Towards Optimal Offline Reinforcement Learning
Mengmeng Li, Daniel Kuhn, Tobias Sutter
TL;DR
This work tackles offline reinforcement learning with an infinite horizon long-run average reward objective using a single correlated trajectory. It builds a distributionally robust framework based on a large deviations rate function to construct a non rectangular uncertainty set for the state action next state distribution and introduces a distribution shift to map distributions to the evaluation policy regime.
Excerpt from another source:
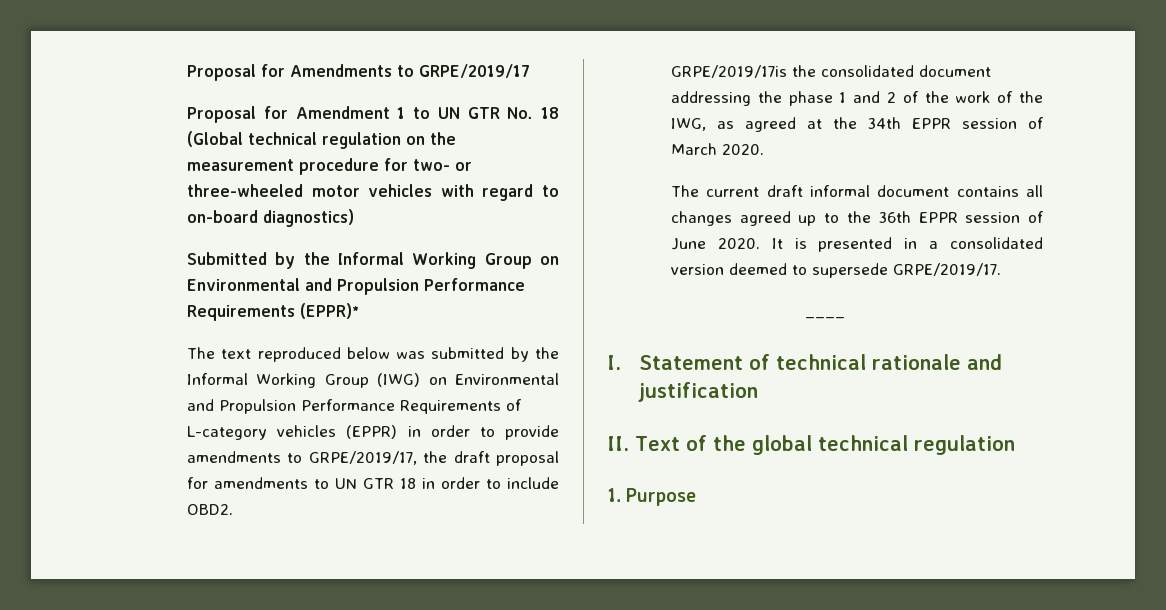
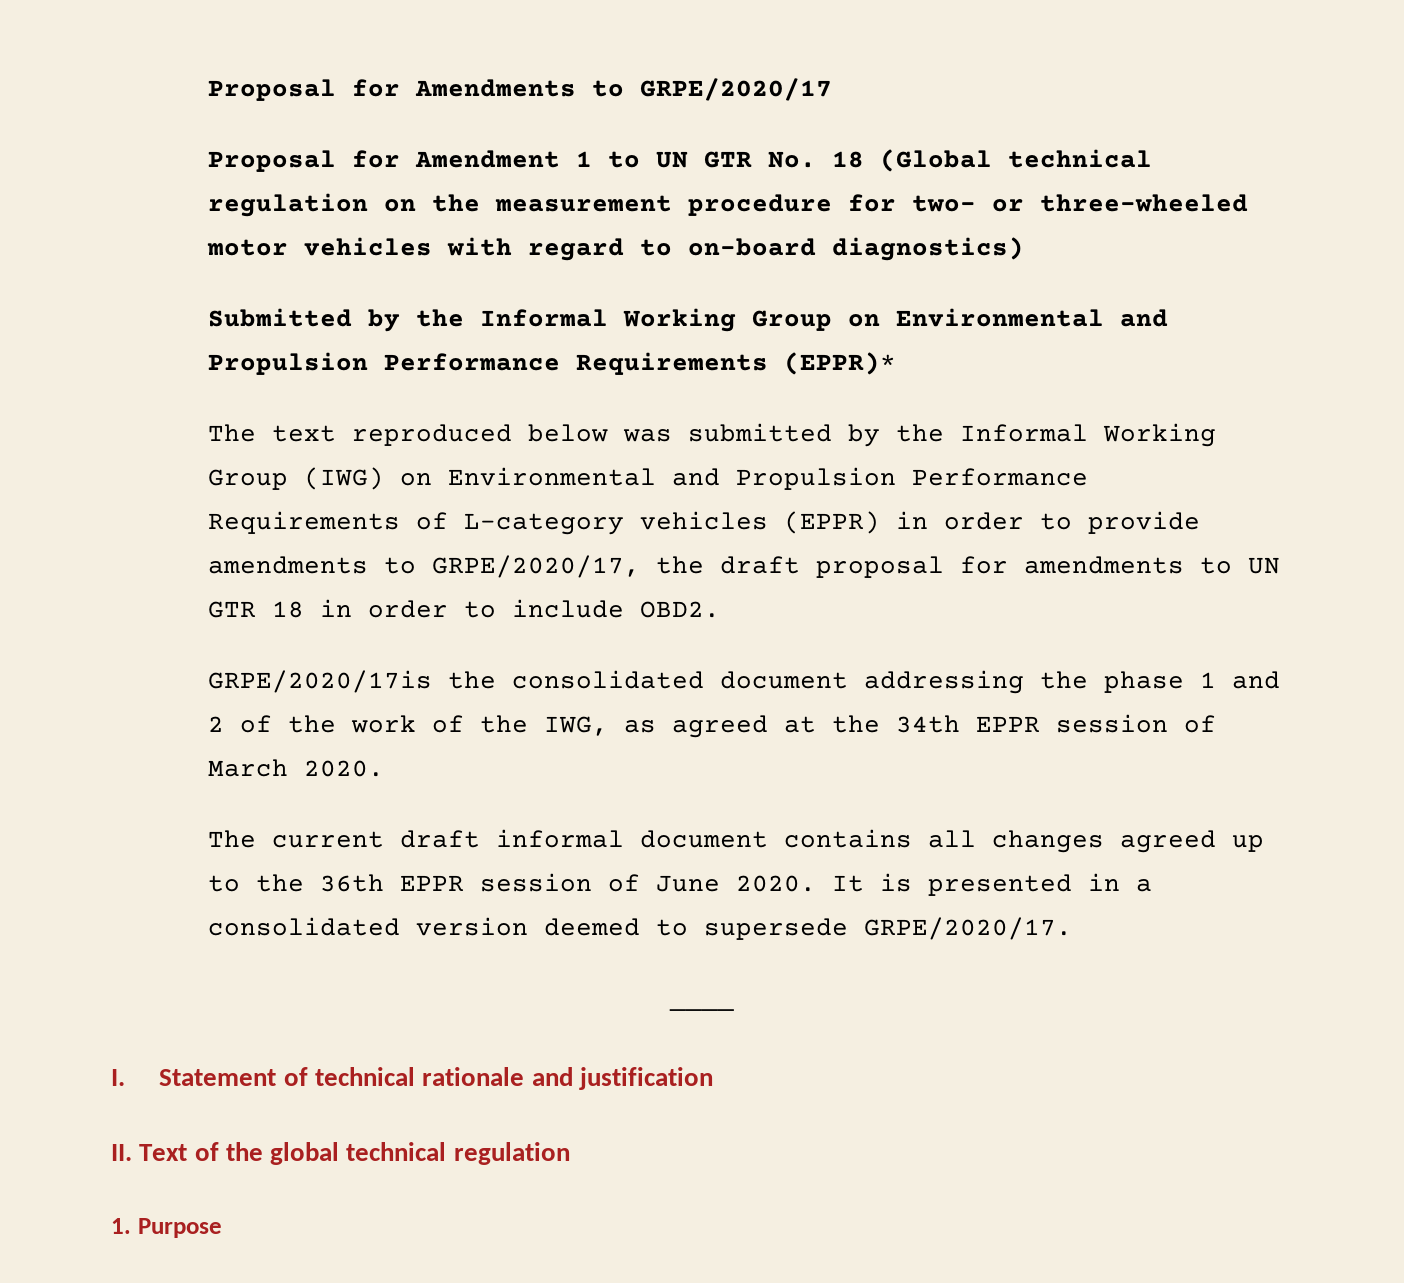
[419,64,531,78] GRPE/2019/17 -> [639,78,832,101] GRPE/2020/17
[308,451,417,465] GRPE/2019/17, -> [431,555,640,578] GRPE/2020/17,
[671,65,788,78] GRPE/2019/17is -> [207,670,432,693] GRPE/2020/17is
[893,263,1002,276] GRPE/2019/17. -> [863,917,1072,940] GRPE/2020/17.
The authors prove that the worst case average reward under this shifted set yields a statistically efficient estimator with exponential out-of-sample disappointment decay and develop an actionable actor-critic style algorithm to solve the resulting robust MDP. They demonstrate the practical effectiveness of the approach on GridWorld OPE and a machine replacement offline planning problem, showing competitive or superior performance to existing baselines, especially in finite data regimes. The work advances a principled, statistically efficient route for offline RL under distribution shifts and non rectangular uncertainty, with tractable approximate algorithms for robust offline optimization.
Abstract
We study offline reinforcement learning problems with a long-run average reward objective. The state-action pairs generated by any fixed behavioral policy thus follow a Markov chain, and the {\em empirical} state-action-next-state distribution satisfies a large deviations principle. We use the rate function of this large deviations principle to construct an uncertainty set for the unknown {\em true} state-action-next-state distribution. We also construct a distribution shift transformation that maps any distribution in this uncertainty set to a state-action-next-state distribution of the Markov chain generated by a fixed evaluation policy, which may differ from the unknown behavioral policy. We prove that the worst-case average reward of the evaluation policy with respect to all distributions in the shifted uncertainty set provides, in a rigorous statistical sense, the least conservative estimator for the average reward under the unknown true distribution. This guarantee is available even if one has only access to one single trajectory of serially correlated state-action pairs. The emerging robust optimization problem can be viewed as a robust Markov decision process with a non-rectangular uncertainty set. We adapt an efficient policy gradient algorithm to solve this problem. Numerical experiments show that our methods compare favorably against state-of-the-art methods.